Keywords: Anti-MIF McAb, immunohistochemistry, MIF, radioiodine, RT-PCR, tumor imaging
Introduction
Hepatocellular carcinoma (HCC) is one of the most frequently reported malignant tumors in contemporary medicine and is becoming increasingly significant in clinical research [1,2]. Detection of HCC at an earlier stage is very important for patient's prognosis. For decades, α-fetoprotein (AFP) has been used as a serum marker for HCC; however, it is insufficient for HCC screening. The ability of abdominal imaging to detect HCCs has improved dramatically over the last few decades. Although ultrasonography (US) and computed tomography (CT) usually accurately depict HCC [3], attempts to improve the methods of staging and follow-up for patients with known HCC have led to the evaluation of nuclear imaging systems in HCC [4]. Therefore, efforts are being made to identify alternative tracers for screening and staging HCCs in patients at risk.

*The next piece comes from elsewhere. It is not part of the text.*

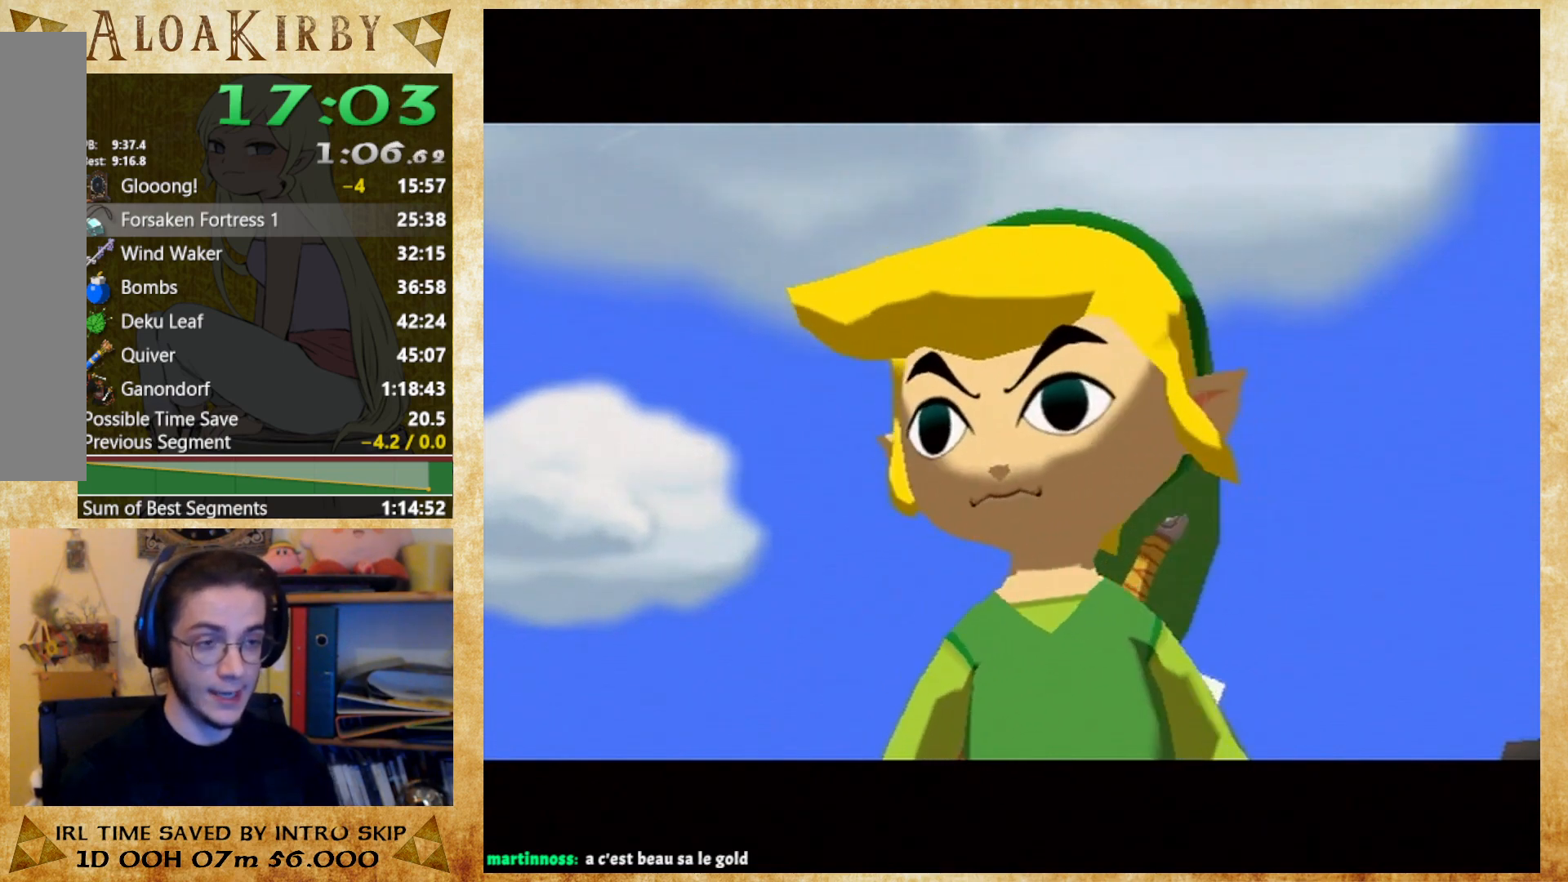
{"buttons": ["X"], "button_events": [[67, "X", "down"], [67, "Y", "up"], [133, "X", "up"], [133, "Y", "down"], [233, "Y", "up"], [300, "Y", "down"], [467, "X", "down"], [500, "Y", "up"]]}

Macrophage migration inhibitory factor (MIF) has been considered as the most interesting factor because of its diverse functions [5]. Originally described as a product of activated T cells that inhibits the migration of macrophages, MIF was subsequently found to be involved in the development of pathological changes associated with several acute and chronic inflammatory disease processes, such as acute respiratory distress syndrome [6], septic shock [7], rheumatoid arthritis [8], atherosclerosis [9], glomerulonephritis [10], and allograft rejection [11]. Recent studies have shown that MIF plays an important role in the tumor formation [12].
MIF has been shown to promote cell proliferation and tumor angiogenesis [13], and over-expression of MIF has been reported in various types of cancers, including prostate tumors, breast cancer, colon carcinomas, HCCs, and glioblastoma. In the current study, we labeled anti-MIF monoclonal antibody (McAb) with radioiodine Na131I in order to determine the role of MIF in HCC progression. In addition, we investigated its biodistribution and imaging characteristics in vivo using an HCC tumor-bearing model in mice. The results of our study indicated that MIF could be used as a supplementary biomarker for the detection of HCCs.
Material and methods
Radioiodination of anti-MIF McAb
All commercially available chemicals were of analytic grade and anti-MIF McAb (R&D Systems), and IgG (ZSGB-BIO) were of pharmaceutical grade. Anti-MIF McAb and control IgG were iodinated with Na131I (specific activity 37 MBq/mg, China Institute of Atomic Energy) using the Iodogen technique. Radioiodinated anti-MIF McAb and control IgG were separated from free iodine using size exclusion columns (Sephadex G-25, Pharmacia). The specific activity of radioiodinated anti-MIF McAb is 28.56 GBq/μmol, and that of radioiodinated IgG is 27.63 GBq/μmol. The radiochemical purity of radioiodinated anti-MIF McAb is >95% (as revealed by paper chromatography), and that of radioiodinated IgG is >95% (paper chromatography). The immunological activities of 131I-labeled anti-MIF McAb were confirmed by ELISA (enzyme-linked immunosorbent assay) (data not shown).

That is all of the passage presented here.